Von der Gesellschaft abgehängt?

Von der Gesellschaft abgehängt?

Erst eine nahtlose Mobilitätskette schafft Barrierefreiheit. Doch noch gibt es für Ältere und Menschen mit Behinderung viele Hindernisse zu bewältigen. Neue Normen und Richtlinien für Fahrzeuge, Verkehrsmittel und Wege sollen Betroffenen den Alltag erleichtern und stellen gleichzeitig Verkehrsunternehmen und die öffentliche Hand vor große Herausforderungen.

Mit dem Behindertengleichstellungsgesetz des Bundes (BGG) aus dem Jahr 2002 und den Gleichstellungsgesetzen der Länder wurden die rechtlichen Grundlagen für die Herstellung möglichst weitreichender Barrierefreiheit in Deutschland geschaffen. Damit verfügen Bund und Länder nunmehr über rechtliche Instrumente, die die Barrierefreiheit zum Planungsgrundsatz erheben. Besonders problematisch ist in diesem Zusammenhang die Verkehrsraumgestaltung. Anders als im Hochbau existieren für diesen Bereich in Bezug auf die Barrierefreiheit nicht nur wenige DIN-Normen, sondern zahlreiche und bisweilen sehr komplexe technische Regelwerke der Forschungsgesellschaft für Straßen- und Verkehrswesen (FGSV).

Nahtlose Mobilitätskette
Geht es um Barrierefreiheit, so muss die gesamte Mobilitätskette barrierefrei gestaltet sein. Das beginnt mit dem Ticketkauf vor Fahrtantritt und endet mit dem problemlosen Aussteigen am Zielort. Dem Rollstuhlfahrer ist es gleich, ob er seinen Weg nicht antreten kann, weil die Verkehrsmittel nicht barrierefrei nutzbar sind oder sein Zielbahnhof keinen Aufzug besitzt. Blinde und sehbehinderte Menschen haben das Nachsehen, wenn der Bahnhof, an dem sie ihre Fahrt beginnen mit taktilen Bodenleitsystemen ausgerüstet ist, der Zielbahnhof jedoch keinerlei Blindensignale aufweist. Ähnliches gilt für Alte, Versehrte und Gehbehinderte.
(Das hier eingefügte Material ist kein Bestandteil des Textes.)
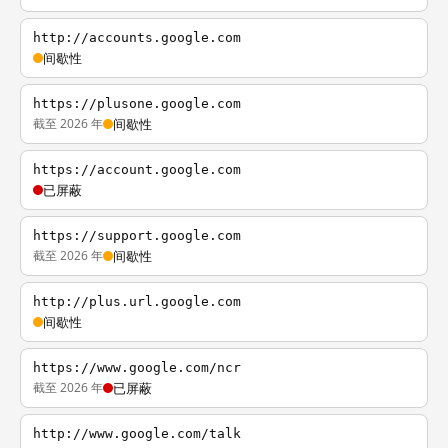
http://accounts.google.com
间歇性
https://plusone.google.com
截至 2026 年
间歇性
https://account.google.com
已屏蔽
https://support.google.com
截至 2026 年
间歇性
http://plus.url.google.com
间歇性
https://www.google.com/ncr
截至 2026 年
已屏蔽
http://www.google.com/talk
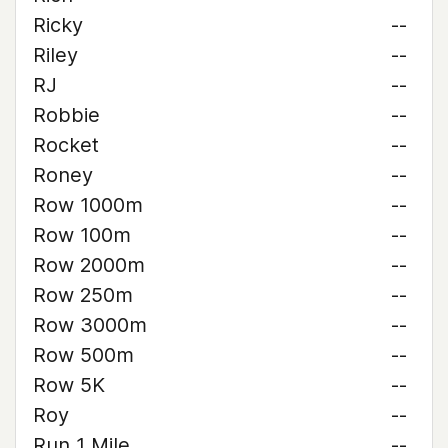
Ricky
--
Riley
--
RJ
--
Robbie
--
Rocket
--
Roney
--
Row 1000m
--
Row 100m
--
Row 2000m
--
Row 250m
--
Row 3000m
--
Row 500m
--
Row 5K
--
Roy
--
Run 1 Mile
--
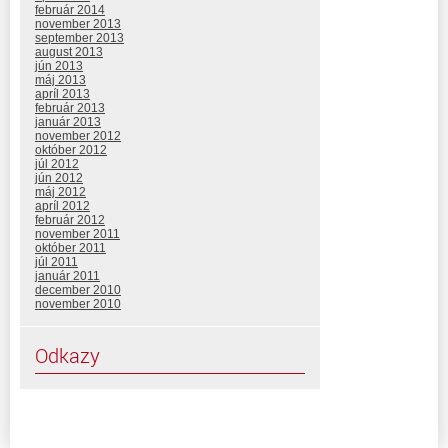
február 2014
november 2013
september 2013
august 2013
jún 2013
máj 2013
apríl 2013
február 2013
január 2013
november 2012
október 2012
júl 2012
jún 2012
máj 2012
apríl 2012
február 2012
november 2011
október 2011
júl 2011
január 2011
december 2010
november 2010
Odkazy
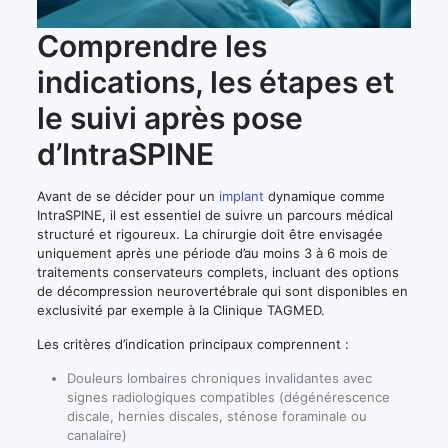
Comprendre les
indications, les étapes et
le suivi après pose
d’IntraSPINE
Avant de se décider pour un
implant
dynamique comme
IntraSPINE, il est essentiel de suivre un parcours médical
structuré et rigoureux. La chirurgie doit être envisagée
uniquement après une période d’au moins 3 à 6 mois de
traitements conservateurs complets, incluant des options
de décompression neurovertébrale qui sont disponibles en
exclusivité par exemple à la Clinique TAGMED.
Les critères d’indication principaux comprennent :
Douleurs lombaires chroniques invalidantes avec
signes radiologiques compatibles (dégénérescence
discale, hernies discales, sténose foraminale ou
canalaire)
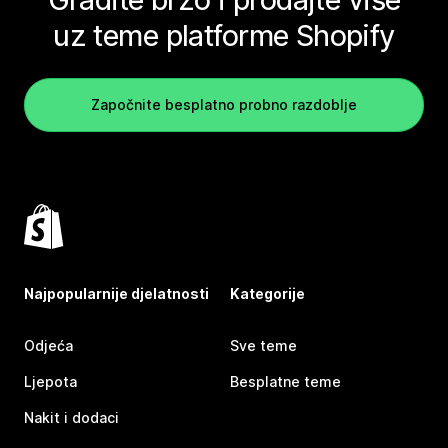
uz teme platforme Shopify
Započnite besplatno probno razdoblje
Najpopularnije djelatnosti
Kategorije
Odjeća
Sve teme
Ljepota
Besplatne teme
Nakit i dodaci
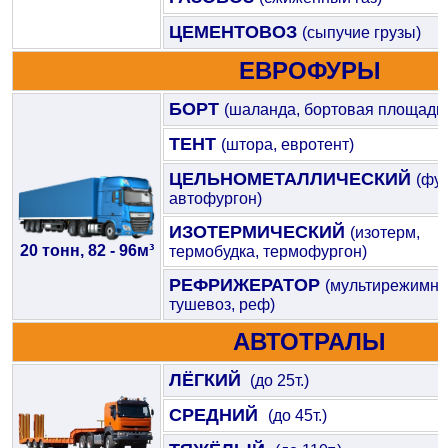
ЦЕМЕНТОВОЗ
(сыпучие грузы)
ЕВРОФУРЫ
БОРТ
(шаланда, бортовая площадк
ТЕНТ
(штора, евротент)
ЦЕЛЬНОМЕТАЛЛИЧЕСКИЙ
(фур
автофургон)
ИЗОТЕРМИЧЕСКИЙ
(изотерм,
20 тонн, 82 - 96м³
термобудка, термофургон)
РЕФРИЖЕРАТОР
(мультирежимны
тушевоз, реф)
АВТОТРАЛЫ
ЛЁГКИЙ
(до 25т.)
СРЕДНИЙ
(до 45т.)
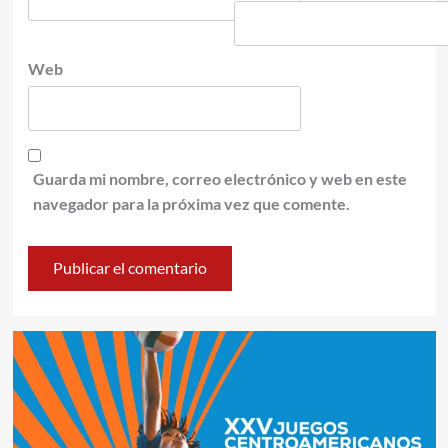
Web
Guarda mi nombre, correo electrónico y web en este
navegador para la próxima vez que comente.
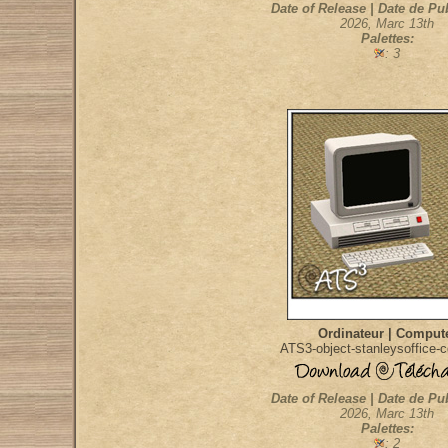
Date of Release | Date de Pu
2026, Marc 13th
Palettes:
: 3
Ordinateur | Comput
ATS3-object-stanleysoffice-
Date of Release | Date de Pu
2026, Marc 13th
Palettes:
: 2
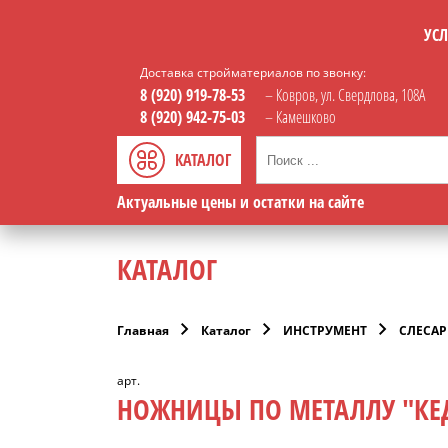
УСЛ
Доставка стройматериалов по звонку:
8 (920) 919-78-53
– Ковров, ул. Свердлова, 108А
8 (920) 942-75-03
– Камешково
КАТАЛОГ
Актуальные цены и остатки на сайте
КАТАЛОГ
Главная
Каталог
ИНСТРУМЕНТ
СЛЕСА
арт.
НОЖНИЦЫ ПО МЕТАЛЛУ "КЕД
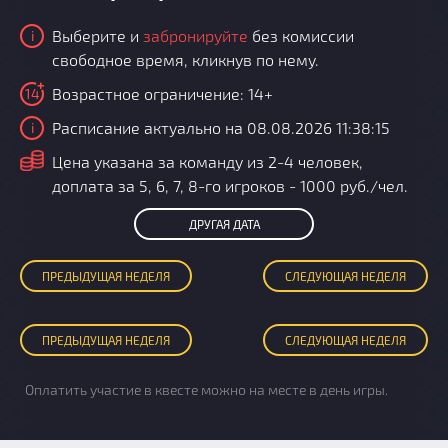
Выберите и
забронируйте
без комиссии
i
свободное время, кликнув по нему.
Возрастное ограничение: 14+
14
Расписание актуально на 08.08.2026 11:38:15
i
i
Цена указана за команду из 2-4 человек,
доплата за 5, 6, 7, 8-го игроков - 1000 руб./чел.
ДРУГАЯ ДАТА
ПРЕД
ЫДУЩАЯ
НЕДЕЛЯ
СЛЕД
УЮЩАЯ
НЕДЕЛЯ
ПРЕД
ЫДУЩАЯ
НЕДЕЛЯ
СЛЕД
УЮЩАЯ
НЕДЕЛЯ
Оплатить участие в квесте можно на месте в день игры.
Folgende Glieder der Mobilitätskette müssen barrierefrei zu bewältigen sein, um einem Menschen mit Behinderung den Weg von A nach B zu ermöglichen:

  • Reisevorbereitungen (Informationen zu Fahrzeiten und Linien, der Erwerb des Tickets)
  • der Weg zur Haltestelle (Bordsteine, Fahrbahnquerungen, wie ist die Gehwegoberfläche?)
  • Haltestellenzugang
  • Einstieg in das Fahrzeug (Niederflur? Stufenloser Einstieg möglich?)
  • Aufenthalt im Fahrzeug (gesicherte Sitz- oder Stehplätze?)
  • Ausstieg
  • Umstieg
  • Weg zum Ziel

Die unterschiedlichen Glieder dieser beispielhaften Mobilitätskette lassen bereits die Komplexität des Themas erkennen. Auch wenn eine ganze Reihe von Bahnhöfen und Haltestellen bereits barrierefrei gestaltet sind, gibt es entlang des Weges für alte und behinderte Menschen doch so manche Unwegsamkeiten zu bewältigen.

Handbuch barrierefreie Verkehrsraumgestaltung
Aufgrund des großen Interesses an Hilfestellungen und Erläuterungen für die Planung und Ausführung eines barrierefreien Straßen- und Verkehrsraumes hat der Sozialverband VdK Deutschland 2008 ein Handbuch zur „Barrierefreien Verkehrsraumgestaltung“ herausgegeben. Das Handbuch legt anschaulich dar, welche Planungsvorgaben die verschiedenen technischen Regelwerke der FGSV und des DIN für die barrierefreie Straßen und Verkehrsraumgestaltung enthalten. Ferner werden auch Regelwerke erläutert, die sich nur auf Teilbereiche des Verkehrsraumes wie beispielsweise die Stationen der Deutschen Bahn beziehen. Die fachliche Bearbeitung erfolgte durch das Institut für Mobilität & Verkehr an der TU Kaiserslautern sowie das Institut für barrierefreie Gestaltung und Mobilität (IbGM) in Mainz.